Connecting two 3D functions with a curve

Question

Let’s say I have a helix as so$$f(t)=2\sin t\text{i}+2\cos t\text{j}+\frac t2\text{k}\qquad 0\leq t\leq8\pi$$

The end point is $P(0,2,4\pi)$. I want to be able to connect the end of the helix with a horizontal tangent line but also keep the curve smooth.

As of right now, if we differentiate $f(t)$ and substitute $t=8\pi$ to get the direction vector, the line is angled (i.e not completely horizontal).

My plan is to insert an arc whose tangent line is also tangent to the end of the helix and ends with a horizontal tangent.

Question: Is there a way to algebraically determine the equation of a circle or arc that connects the end of the helix with a horizontal line?

Answer 1

Here is a geometric approach.
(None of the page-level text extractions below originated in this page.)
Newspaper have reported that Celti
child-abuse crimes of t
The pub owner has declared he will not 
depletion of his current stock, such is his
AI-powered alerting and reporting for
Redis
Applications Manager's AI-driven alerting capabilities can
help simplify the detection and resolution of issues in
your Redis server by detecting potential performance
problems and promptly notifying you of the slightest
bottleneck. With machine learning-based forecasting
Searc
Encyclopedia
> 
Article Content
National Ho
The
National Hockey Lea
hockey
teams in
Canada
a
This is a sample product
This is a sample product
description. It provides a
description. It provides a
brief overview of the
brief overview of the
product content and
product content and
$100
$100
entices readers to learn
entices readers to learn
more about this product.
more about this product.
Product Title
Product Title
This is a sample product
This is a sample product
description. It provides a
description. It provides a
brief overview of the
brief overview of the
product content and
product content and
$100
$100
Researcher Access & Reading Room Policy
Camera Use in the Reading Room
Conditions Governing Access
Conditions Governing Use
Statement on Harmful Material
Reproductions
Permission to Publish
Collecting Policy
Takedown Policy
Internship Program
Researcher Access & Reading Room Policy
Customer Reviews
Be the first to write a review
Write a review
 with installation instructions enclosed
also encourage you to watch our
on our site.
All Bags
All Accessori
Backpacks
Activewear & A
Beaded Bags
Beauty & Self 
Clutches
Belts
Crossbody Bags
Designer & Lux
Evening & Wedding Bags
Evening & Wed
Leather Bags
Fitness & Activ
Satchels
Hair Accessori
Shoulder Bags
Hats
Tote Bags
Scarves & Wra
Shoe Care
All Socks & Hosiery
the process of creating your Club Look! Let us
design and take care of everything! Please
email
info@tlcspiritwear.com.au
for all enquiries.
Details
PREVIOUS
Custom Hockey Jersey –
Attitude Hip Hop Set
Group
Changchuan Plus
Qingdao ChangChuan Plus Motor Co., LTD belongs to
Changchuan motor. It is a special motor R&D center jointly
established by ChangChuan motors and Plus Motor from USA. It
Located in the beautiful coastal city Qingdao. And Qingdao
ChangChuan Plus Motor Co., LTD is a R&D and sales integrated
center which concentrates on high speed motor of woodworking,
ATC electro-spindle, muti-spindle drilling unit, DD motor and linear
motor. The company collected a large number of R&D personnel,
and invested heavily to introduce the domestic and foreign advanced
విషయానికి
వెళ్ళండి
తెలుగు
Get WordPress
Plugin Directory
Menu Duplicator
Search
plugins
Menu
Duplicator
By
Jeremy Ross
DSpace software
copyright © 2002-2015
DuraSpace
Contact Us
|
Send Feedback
With the data you provided, the horizontal line and the tangent to the curve at the end point are both in the $y=2$ plane. I will use the distance from the end point to the horizontal line as $d$, where $d=14-4\pi$. To link $P$ to the horizontal line with an arc, tangent to both the horizontal line and the helix, we draw a perpendicular to the tangent at $P$. On this line we can choose a point $C$, and $CP$ will be perpendicular to the helix at point $P$. Draw the perpendicular to the horizontal line from $C$, and you will obtain point $D$. Now the only requirement left to satisfy is $CP=CD$. The tangent vector to the helix makes an angle $\alpha$ with the horizontal (you can get $\cos\alpha$ from the scalar product).

Case 1: assume $C$ is lower than $P$. Project $P$ onto $CD$ to get $P'$. Then $$CP'=PC\cos\alpha=R\cos\alpha=CD-P'D=R-d$$ This yields $$R=\frac d{1-\cos\alpha}$$ Case 2: assume $C$ is higher than $P$. With a similar approach to the first case, you get $$R=\frac d{1+\cos\alpha}$$

Now, to find the center of the circle, in case 1 you get $C=P+(R\sin\alpha,0,-R\cos\alpha)$, and in case 2 you have $C=P+(-R\sin\alpha,0,R\cos\alpha)$. From here, you can write the equation of the arc as $$A=C+R(-\sin u,0,\cos u)$$ In the first case $u$ varies from $\alpha$ to $0$ (decreasing). In the second case you will just need to change some signs.

You can approach this problem in an analytical geometry way as well. Assume that you have an arc linking the horizontal line and $P$. Write the equation of the arc, then find $R$ and $C$ using $(P-C)^2=R^2$ and the condition that the tangent to the arc at $P$ and the tangent to the helix at $P$ are parallel, and the tangent at intersection with the horizontal line is along the given horizontal line.

Answer 2

We have $$ x_0 = x_1 = 0, x'_0 = x'_1 = 2 $$ $$ y_0 = y_1 = 2, y'_0 = y'_1 = 0 $$ $$ z_0 = 4\pi, z_1 = 14, z'_0 = \frac{1}{2}, z'_1 = 0 $$ When you have the values and derivatives at the endpoints of an interval, a cubic Hermite spline is the customary solution: $$ x(u) = 4u^3 - 6u^2 + 2u $$ $$ y(u) = 2 $$ $$ z(u) = (8\pi-\frac{55}{2})u^3 + (41-12\pi)u^2 + \frac{1}{2}u + 4\pi $$ for 0≤u≤1.

If you use a quintic matching the second derivatives too, the joins will look smoother to the eye; add to each of the functions above the appropriate multiples of $t^2(1-t)^3$ and $t^3(1-t)^2$.

Answer 3

A circle (and an arc of it) lies on a plane.
The plane will contain all the points and the tangent lines to the circle (arc), and its center.

Therefore you cannot use a circular arc, or any plane curve, if the tangent to the helix and the horizontal line are not incident.

Supposing they are, find the incidence point (call it $P$).
Take two unitary vectors $\bf u, \bf v$, on each line, with the appropriate orientation, e.g. from $P$ to helix end, and from $P$ in the direction along the horizontal line in which a hypothetical point exiting the helix shall continue to move.

With these choice, $P, \bf u, \bf v$ determine the plane containing the circle, and $\bf w = \bf u + \bf v$ the bisecting line, thus the line containing the center $C$, and pointing in the direction $P \to C$.
Now on the line determined by $\bf w$ and passing through $P$, take a point at a chosen distance $r$ from one line (and thus from both).